GigaScience publishes big data biological and biomedical sciences studies with high-speed transport from Aspera
SINGAPORE—2013 BIO-IT WORLD ASIA — May 29, 2013—Aspera, Inc., creators of next-generation technologies that move the world’s big data at maximum speed, today announced that GigaScience, an online open-access, open-data life sciences journal, co-published by BGI and BioMed Central has adopted a suite of software products from Aspera to provide authors, reviewers, and other users with the tools to upload and download the extremely large data sets that accompany manuscripts at maximum speed.
GigaScience publishes big-data articles covering the full spectrum of biological and biomedical sciences, including fields based on difficult-to-access data such as imaging studies, neuroscience, and systems biology. All of the manuscripts that are accepted and published in the journal focus on the use, analysis, or tool development for large-scale data sets.
Perceiving a problem with the reproducibility of data-heavy scientific studies, GigaScience set out to provide a solution. With the goals of making research articles transparent, the research itself reproducible and reusable, and large-scale data easily accessible and citable, GigaScience hosts the complete data sets associated with each published article in a comprehensive public database, GigaDB. It further provides each dataset with a ‘digital object identifier,’ which makes it easier for people to locate the files they’re looking for and also provides the means for people to directly cite the data when reusing or reproducing research.
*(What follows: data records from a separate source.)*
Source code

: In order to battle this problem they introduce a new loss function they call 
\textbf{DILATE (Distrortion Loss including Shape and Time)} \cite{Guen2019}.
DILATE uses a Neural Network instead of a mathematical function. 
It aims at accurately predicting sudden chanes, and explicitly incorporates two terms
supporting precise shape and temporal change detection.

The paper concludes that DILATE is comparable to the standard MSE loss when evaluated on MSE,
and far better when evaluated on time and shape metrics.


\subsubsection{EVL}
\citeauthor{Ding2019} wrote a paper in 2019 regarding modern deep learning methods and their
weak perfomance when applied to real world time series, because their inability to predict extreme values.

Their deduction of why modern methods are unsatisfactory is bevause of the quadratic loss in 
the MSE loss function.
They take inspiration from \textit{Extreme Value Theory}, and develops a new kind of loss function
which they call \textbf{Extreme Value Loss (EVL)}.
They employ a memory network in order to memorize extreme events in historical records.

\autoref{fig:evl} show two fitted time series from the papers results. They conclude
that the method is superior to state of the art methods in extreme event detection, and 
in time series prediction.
The data sets submitted in support of published articles can easily reach multiple terabytes in size.
To handle the transfer of such enormous datasets, GigaScience has adopted a suite of software products from Aspera to provide authors, reviewers, and other users with the tools to quickly and easily upload and download all the large data sets that accompany manuscripts. GigaScience selected Aspera Connect Server to rapidly transfer all the data sets that accompany submitted manuscripts to the GigaScience database and Aspera Console to manage and monitor the entire end-to-end transfer process.
Prior to using Aspera, GigaScience struggled with FTP and even tried shipping physical drives. However, GigaScience and researchers cannot wait weeks to finish uploading large data sets attached to manuscripts – the journal typically likes to return reviews to authors within two weeks and publish immediately upon acceptance; and researchers need rapid download times to be most effective.
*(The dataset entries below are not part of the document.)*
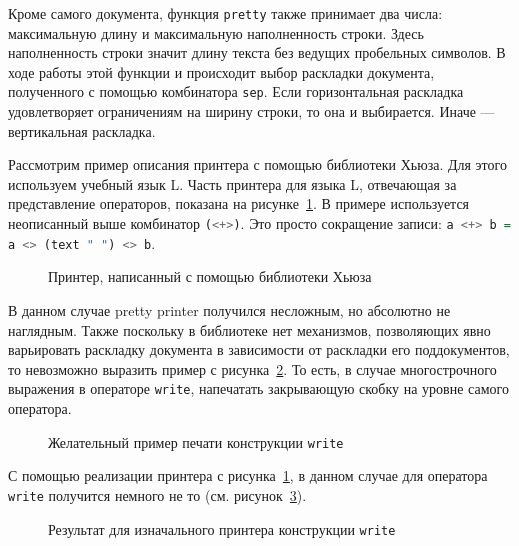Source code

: 

Кроме самого документа, функция \lstinline[language=Haskell]{pretty} также принимает два числа: максимальную длину и максимальную наполненность строки. Здесь наполненность строки значит длину текста без ведущих пробельных символов. В ходе работы этой функции и происходит выбор раскладки документа, полученного с помощью комбинатора \lstinline[language=Haskell]{sep}. Если горизонтальная раскладка удовлетворяет ограничениям на ширину строки, то она и выбирается. Иначе ---вертикальная раскладка.



Рассмотрим пример описания принтера с помощью библиотеки Хьюза. Для этого используем учебный язык L. Часть принтера для языка L, отвечающая за представление операторов, показана на рисунке~\ref{fig:lHughesPrinter}.
В примере используется неописанный выше комбинатор \lstinline[language=Haskell]{(<+>)}. Это просто сокращение записи: \lstinline[language=Haskell]{a <+> b = a <> (text " ") <> b}.
\begin{figure}[h!]
	
	\caption{Принтер, написанный с помощью библиотеки Хьюза}
	\label{fig:lHughesPrinter}
\end{figure}

В данном случае pretty printer получился несложным, но абсолютно не наглядным. Также поскольку в библиотеке нет механизмов, позволяющих явно варьировать раскладку документа в зависимости от раскладки его поддокументов, то невозможно выразить пример с рисунка~\ref{fig:lGoodWriteEx}.
То есть, в случае многострочного выражения в операторе \lstinline[language=llang]{write}, напечатать закрывающую скобку на уровне самого оператора.

\begin{figure}[h!]
	
	\caption{Желательный пример печати конструкции \lstinline[language=llang]{write}}
	\label{fig:lGoodWriteEx}
\end{figure}

С помощью реализации принтера с рисунка~\ref{fig:lHughesPrinter}, в данном случае для оператора \lstinline[language=llang]{write} получится немного не то (см. рисунок~\ref{fig:lCurWriteEx}).
\begin{figure}[h!]
	
	\caption{Результат для изначального принтера конструкции \lstinline[language=llang]{write}}
	\label{fig:lCurWriteEx}
\end{figure}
“People want to use this data; they don’t want to sit and wait for a week while the data is downloading,” said Laurie Goodman, editor-in-chief of GigaScience. “Aspera is the only solution currently out there that can meet the journal’s needs to provide a reasonable way for people to access data in a timely manner.”
Authors use Aspera’s free downloadable Connect Web Browser Plug-in to submit manuscript-associated large data sets to a private data storage site at GigaScience. Staff reviewers then access the files, using the browser plug-in to download and upload files at high speed. If a paper is accepted for publishing, the data is then transferred to the journal’s public database, GigaDB, via Aspera, where it is readily available for journal readers to view and download, again using the Aspera Connect Web Browser Plug-in.
“Scientific research relies on very large data sets that need to be transferred and shared,” said Richard Heitmann, vice president of marketing for Aspera. “We are pleased to have helped GigaScience realize its goal of improving the accessibility and reproducibility of research and articles for the life science community.”
GigaScience (http://www.gigasciencejournal.com) aims to revolutionize data dissemination, organization, understanding, and use. An online open-access open-data journal, we publish ‘big-data’ studies from the entire spectrum of life and biomedical sciences. To achieve our goals, the journal has a novel publication format: one that links standard manuscript publication with an extensive database, GigaDB, that hosts and provides a citable format for all associated data and downloadable data analysis tools, as well as Galaxy platform resources. GigaScience is based out of BGI, the world’s largest genomics institute, which carries out research relevant to human diseases, prenatal care, agriculture, and the environment. BGI co-publishes GigaScience with BioMed Central, the world’s largest open-access publisher.
GigaDB is available at http://gigadb.org. GigaGalaxy (http://galaxy.cbiit.cuhk.edu.hk) is a joint project with Chinese University of Hong Kong-and, BGI, at the CUHK-BGI Innovation Institute of Trans-omics. The Galaxy platform and GigaDB are supported by BGI and the China National Genebank.